If Every Day is a New Adventure, Why Does the Astros Season Feel Like Groundhog Day?
The Astros have seemingly found new ways to lose throughout the first 20 games of the season. Yet, each day feels the same. It's supposed to turnaround, but when?
Every day is a new adventure, and that’s one way to understand the Astros season so far. They seem to find a new and different way to lose each day.
And yet, every day is Groundhog Day. No matter what happens throughout each game, the Astros will come out on the bottom at the end. And then we wake up the next day, and have to go broadcast festivities in Punxsutawney, and repeat that for years on end until Andie McDowell falls in love with you.
The Braves series certainly fits in this category. In Game 1, the bats struggled but the Astros got a good performance from their middle relievers to keep the game close until the ninth inning, when Josh Hader gave up 4 runs and ended any chance of a comeback.
Game 2 featured an turnaround start from Hunter Brown, as he collected his first quality start of the season, giving up only 2 runs in 6 plus innings. The bats struggled, but hope existed for a late comeback until the back of the bullpen—Shawn Dubin and Forrest Whitley—gave up 4 runs and ended any chance of a comeback.
In Game 3, the starting pitching again held first against the Braves strong offense and the Astros handed a late lead to their three-headed bullpen monster, who blew the save when Ryan Pressley gave up a long double to Austin Riley and an error by Jose Abreu allowed a key run to score. The Braves scored their zombie runner in the 10th while Jeremy Pena hit into a game-ending double play.
Three games—three different ways to lose, seemingly.
Of course, this sweep was quite different from the sweep in Kansas City last week, in which the Astros starting pitching was torched and the team fell behind big. And that was different from the sweep by the Yankees, in which the starting pitching got leads to the bullpen , who blew all four games.
It feels like the Astros are finding a new way to lose every day.
And yet, there is a very consistent theme to the Astros season—they get beat like a drum late in the game. As Brian LaLima pointed out on Twitter yesterday, the Astros have been outscored 29-4 in the 8th and 9th innings of the 20 games this season.

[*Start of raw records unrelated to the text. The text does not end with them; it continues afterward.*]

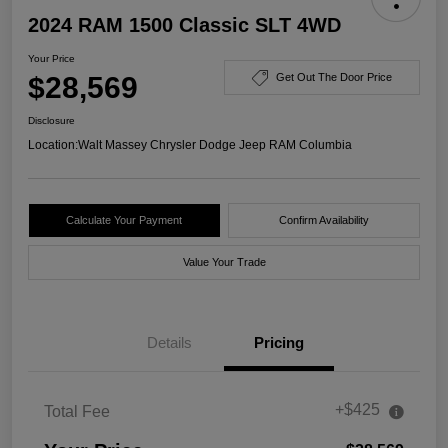
2024 RAM 1500 Classic SLT 4WD
Your Price
$28,569
Get Out The Door Price
Disclosure
Location:
Walt Massey Chrysler Dodge Jeep RAM Columbia
Calculate Your Payment
Confirm Availability
Value Your Trade
Details
Pricing
+$425
Total Fee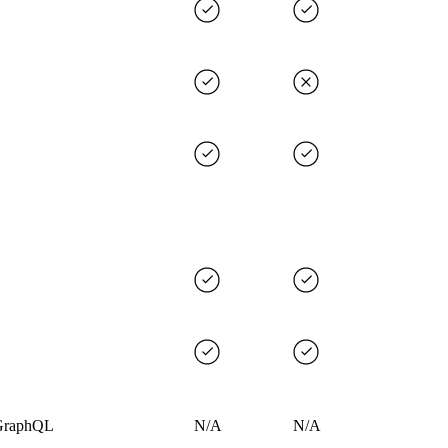
GraphQL
N/A
N/A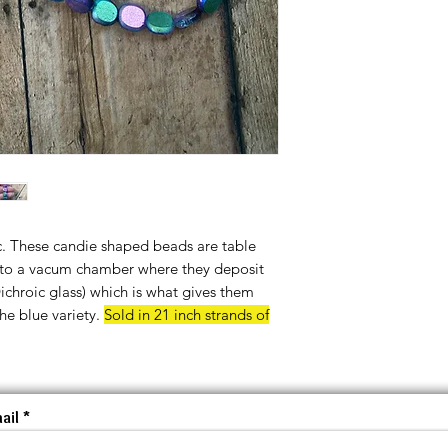
c. These candie shaped beads are table
into a vacum chamber where they deposit
Dichroic glass) which is what gives them
the blue variety.
Sold in 21 inch strands of
ail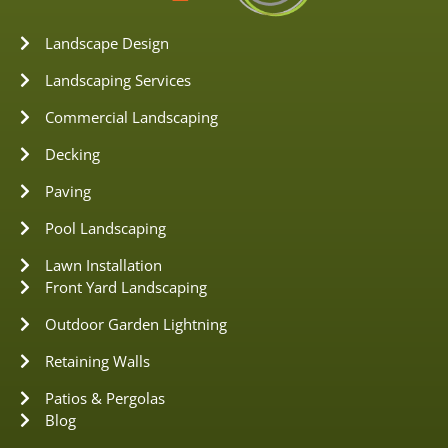
Landscape Design
Landscaping Services
Commercial Landscaping
Decking
Paving
Pool Landscaping
Lawn Installation
Front Yard Landscaping
Outdoor Garden Lightning
Retaining Walls
Patios & Pergolas
Blog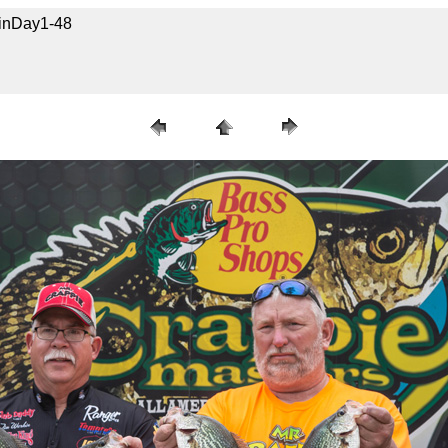
uinDay1-48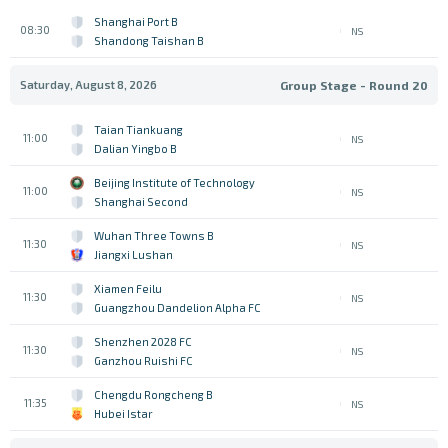
Shanghai Port B
08:30
NS
Shandong Taishan B
Saturday, August 8, 2026
Group Stage - Round 20
Taian Tiankuang
11:00
NS
Dalian Yingbo B
Beijing Institute of Technology
11:00
NS
Shanghai Second
Wuhan Three Towns B
11:30
NS
Jiangxi Lushan
Xiamen Feilu
11:30
NS
Guangzhou Dandelion Alpha FC
Shenzhen 2028 FC
11:30
NS
Ganzhou Ruishi FC
Chengdu Rongcheng B
11:35
NS
Hubei Istar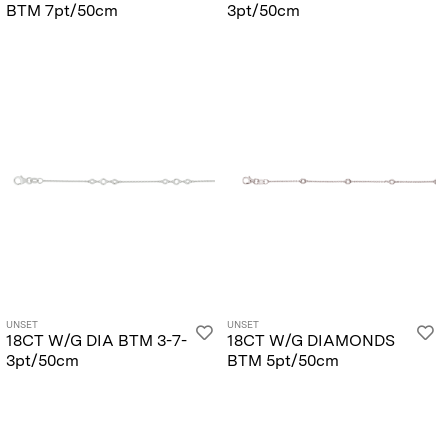
BTM 7pt/50cm
3pt/50cm
UNSET
UNSET
18CT W/G DIA BTM 3-7-
18CT W/G DIAMONDS
3pt/50cm
BTM 5pt/50cm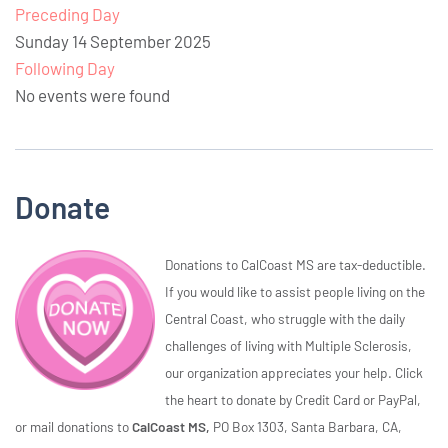
Preceding Day
Sunday 14 September 2025
Following Day
No events were found
Donate
Donations to CalCoast MS are tax-deductible.
If you would like to assist people living on the
Central Coast, who struggle with the daily
challenges of living with Multiple Sclerosis,
our organization appreciates your help. Click
the heart to donate by Credit Card or PayPal,
or mail donations to
CalCoast MS,
PO Box 1303, Santa Barbara, CA,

It is, as LaLima writes, unbelievable. It would be for just about any baseball team, but especially so for the Astros who strengthened their already strong late-inning core by signing Hader in the offseason to go with Bryan Abreu and Pressly.
Collectively, the Astros three high leverage relievers have combined to allow 21 earned runs in 23 innings on the hill. That’s a 8.22 ERA. They have allowed 30 hits and 5 homers in those 23 innings. The good news is that they have struck out 33 batters. Which is good evidence that Hader, Abreu, and Pressly all still are effective on the mound.
One of my pet peeves is when people assume small-sample trends in baseball will continue indefinitely. Overall, the Astros have been terrible so far this season and the high-leverage relievers have been a big reason for that terrible play. But the relievers, and the rest of the team will find their level over the course of a long season. That will be the case if for no other reason that it’s really hard to be this bad for so long.
As Tony Adams points out in the tweet below, the Astros went 7-13 in their worst stretch of play in 2023. They then went 13-7 over their next 20 games.
tony tweet
There is no guarantee that the Astros will go 13-7 over their next 20, or even the 14-6 they need to get back to .500. But it’s a reminder that bad stretches of play happen, even to teams that make deep playoff runs. We just hope this terrible opening to the season is just a distant memory when we get to the end of the season.
After all, every day is a new adventure. Today, the Astros can’t lose—they don’t play. And maybe they’ll win tomorrow when the start a new series in Washington against the Nationals.
But I’m quite worried that when I wake up tomorrow, the alarm will be playing “I Got You Babe.”